## Task instructions
Look through the records below, and copy out every line that holds the string "wrist".

## Dataset records
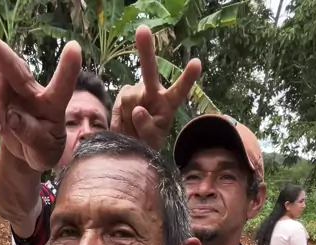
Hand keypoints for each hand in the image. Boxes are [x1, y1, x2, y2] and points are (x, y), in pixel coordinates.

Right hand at [0, 32, 81, 170]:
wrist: (28, 151)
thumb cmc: (42, 150)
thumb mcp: (44, 154)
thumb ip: (33, 137)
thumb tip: (12, 117)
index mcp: (53, 106)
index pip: (62, 87)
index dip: (68, 69)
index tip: (74, 47)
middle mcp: (34, 92)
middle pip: (19, 70)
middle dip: (3, 56)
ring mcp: (15, 89)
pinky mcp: (0, 91)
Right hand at [111, 25, 200, 149]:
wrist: (131, 142)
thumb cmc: (148, 142)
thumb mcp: (152, 142)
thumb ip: (148, 129)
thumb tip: (138, 109)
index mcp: (169, 103)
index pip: (180, 90)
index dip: (187, 77)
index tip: (197, 63)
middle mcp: (153, 91)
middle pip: (149, 70)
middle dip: (145, 50)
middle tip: (142, 30)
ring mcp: (137, 91)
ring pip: (129, 99)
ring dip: (129, 118)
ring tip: (134, 128)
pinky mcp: (123, 94)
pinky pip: (119, 105)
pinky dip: (120, 119)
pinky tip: (125, 124)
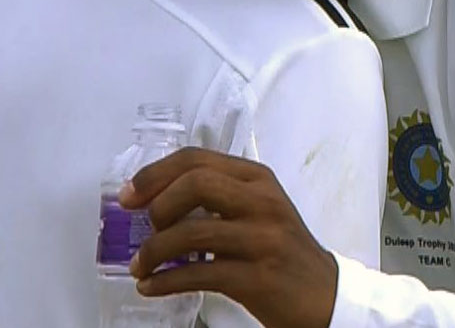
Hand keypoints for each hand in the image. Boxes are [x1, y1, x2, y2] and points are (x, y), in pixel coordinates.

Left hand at [120, 148, 337, 327]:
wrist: (324, 296)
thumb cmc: (282, 250)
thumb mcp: (257, 210)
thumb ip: (217, 196)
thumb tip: (154, 199)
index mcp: (256, 178)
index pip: (197, 159)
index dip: (156, 173)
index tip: (129, 194)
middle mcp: (262, 201)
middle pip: (196, 183)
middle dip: (157, 204)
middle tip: (141, 226)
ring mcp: (263, 238)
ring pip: (192, 232)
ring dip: (154, 251)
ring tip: (140, 266)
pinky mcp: (258, 277)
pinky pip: (199, 274)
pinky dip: (166, 280)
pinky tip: (151, 286)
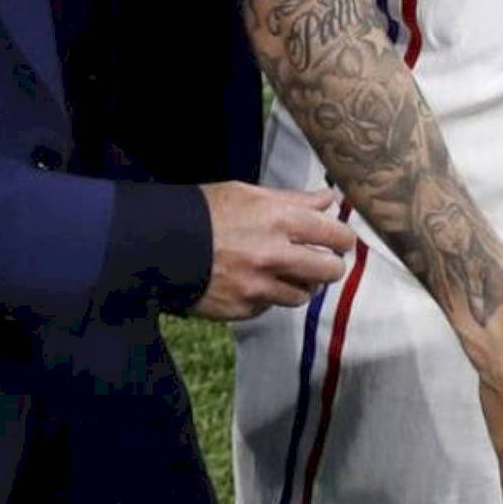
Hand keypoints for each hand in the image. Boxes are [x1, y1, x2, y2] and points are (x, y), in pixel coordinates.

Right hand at [189, 182, 355, 322]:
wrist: (160, 244)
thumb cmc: (206, 212)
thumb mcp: (248, 194)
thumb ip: (294, 200)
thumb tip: (328, 200)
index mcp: (280, 221)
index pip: (336, 235)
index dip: (342, 239)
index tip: (339, 240)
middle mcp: (275, 256)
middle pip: (330, 271)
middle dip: (330, 265)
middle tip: (322, 261)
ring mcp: (260, 287)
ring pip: (304, 294)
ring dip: (300, 284)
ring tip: (284, 272)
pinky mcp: (245, 309)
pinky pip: (271, 307)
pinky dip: (268, 296)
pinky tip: (252, 282)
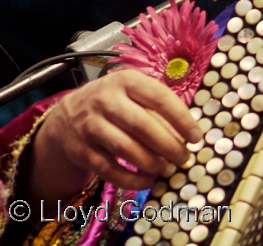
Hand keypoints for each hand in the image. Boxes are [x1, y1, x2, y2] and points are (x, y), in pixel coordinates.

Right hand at [28, 70, 202, 201]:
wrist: (67, 116)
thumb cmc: (115, 102)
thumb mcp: (134, 93)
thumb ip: (159, 109)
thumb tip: (188, 136)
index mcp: (126, 81)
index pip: (159, 98)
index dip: (182, 119)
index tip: (196, 137)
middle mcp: (105, 100)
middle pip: (143, 126)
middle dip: (169, 145)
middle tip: (185, 158)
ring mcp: (90, 126)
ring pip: (126, 149)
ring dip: (152, 163)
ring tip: (168, 168)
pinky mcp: (81, 151)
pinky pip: (110, 170)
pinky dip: (132, 180)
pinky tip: (149, 181)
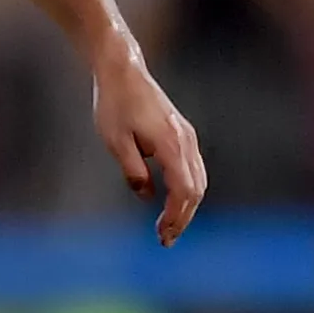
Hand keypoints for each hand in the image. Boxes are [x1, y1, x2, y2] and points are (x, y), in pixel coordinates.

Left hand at [93, 50, 203, 243]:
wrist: (124, 71)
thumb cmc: (115, 104)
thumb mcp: (115, 141)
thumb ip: (133, 171)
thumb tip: (146, 196)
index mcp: (171, 145)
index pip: (183, 191)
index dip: (175, 217)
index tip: (162, 235)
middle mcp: (186, 141)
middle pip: (196, 190)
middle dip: (182, 218)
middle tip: (165, 240)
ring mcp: (187, 136)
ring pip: (198, 180)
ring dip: (186, 206)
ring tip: (168, 227)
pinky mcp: (182, 133)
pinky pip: (193, 168)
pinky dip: (187, 189)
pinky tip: (171, 201)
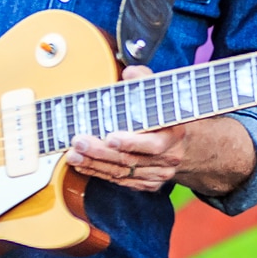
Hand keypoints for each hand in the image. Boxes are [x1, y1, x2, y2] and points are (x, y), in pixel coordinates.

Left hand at [64, 64, 187, 191]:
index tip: (110, 137)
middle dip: (100, 152)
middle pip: (130, 160)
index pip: (153, 144)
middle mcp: (167, 158)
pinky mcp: (147, 184)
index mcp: (173, 135)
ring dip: (94, 164)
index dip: (131, 143)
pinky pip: (120, 181)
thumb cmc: (164, 114)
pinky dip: (98, 173)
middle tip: (79, 142)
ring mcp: (157, 174)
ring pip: (121, 173)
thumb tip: (129, 73)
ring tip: (73, 154)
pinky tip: (82, 165)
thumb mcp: (159, 93)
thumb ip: (144, 81)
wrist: (184, 144)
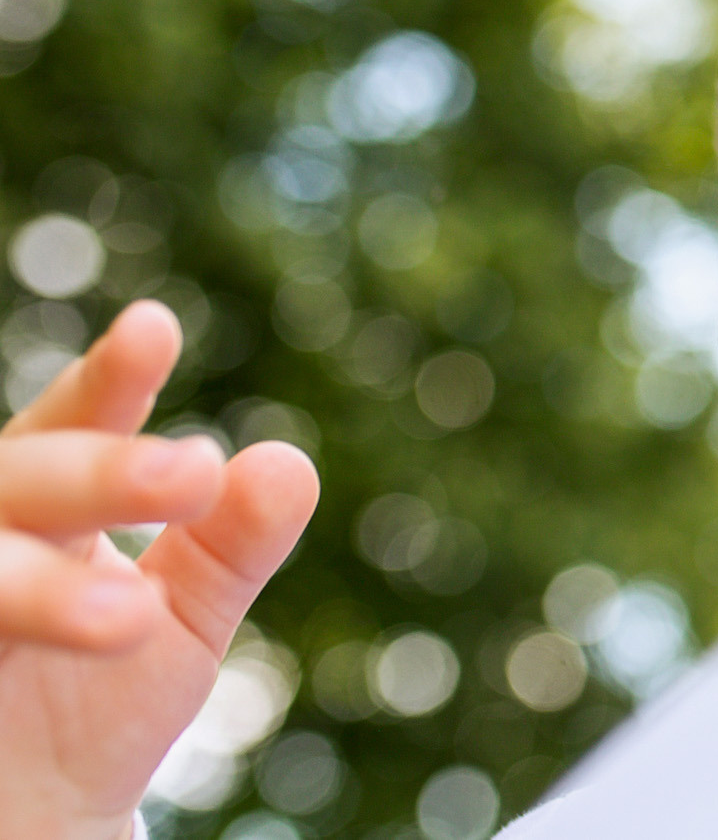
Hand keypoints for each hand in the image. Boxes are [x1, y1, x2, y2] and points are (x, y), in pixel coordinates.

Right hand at [0, 300, 319, 839]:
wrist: (29, 822)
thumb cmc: (93, 703)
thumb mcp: (180, 623)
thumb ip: (232, 547)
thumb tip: (288, 463)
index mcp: (43, 511)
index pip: (68, 428)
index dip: (106, 381)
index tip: (154, 329)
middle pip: (17, 480)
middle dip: (96, 473)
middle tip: (192, 470)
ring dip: (39, 586)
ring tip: (132, 615)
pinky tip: (56, 634)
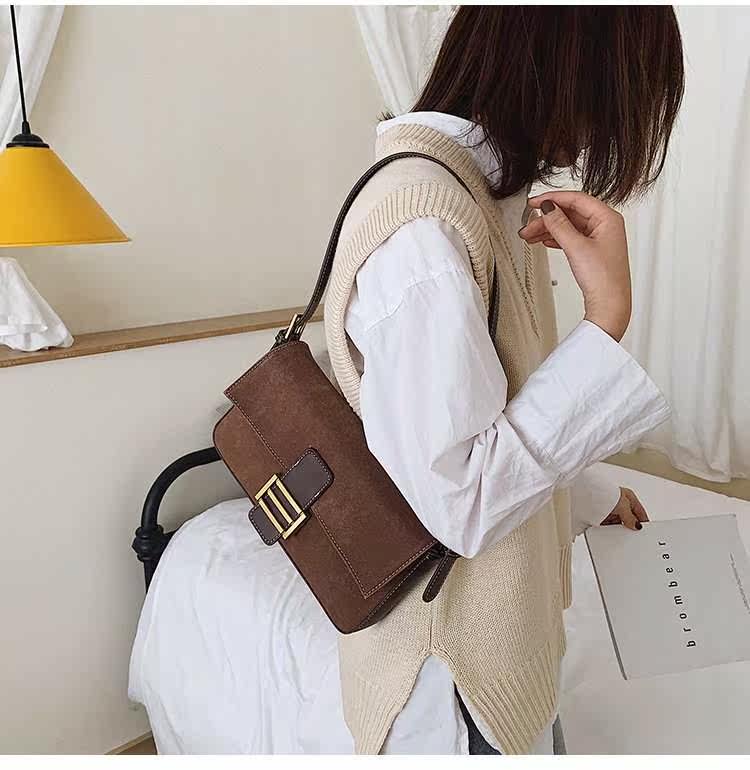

## Answer section
wrist: (28, 151)
wrist: (131, 142)
wrist: (324, 296)
wrist: (160, 244)
wrist: (67, 116)
wrist: (124, 71)
wrist: (184, 144)
wrist: (29, 822)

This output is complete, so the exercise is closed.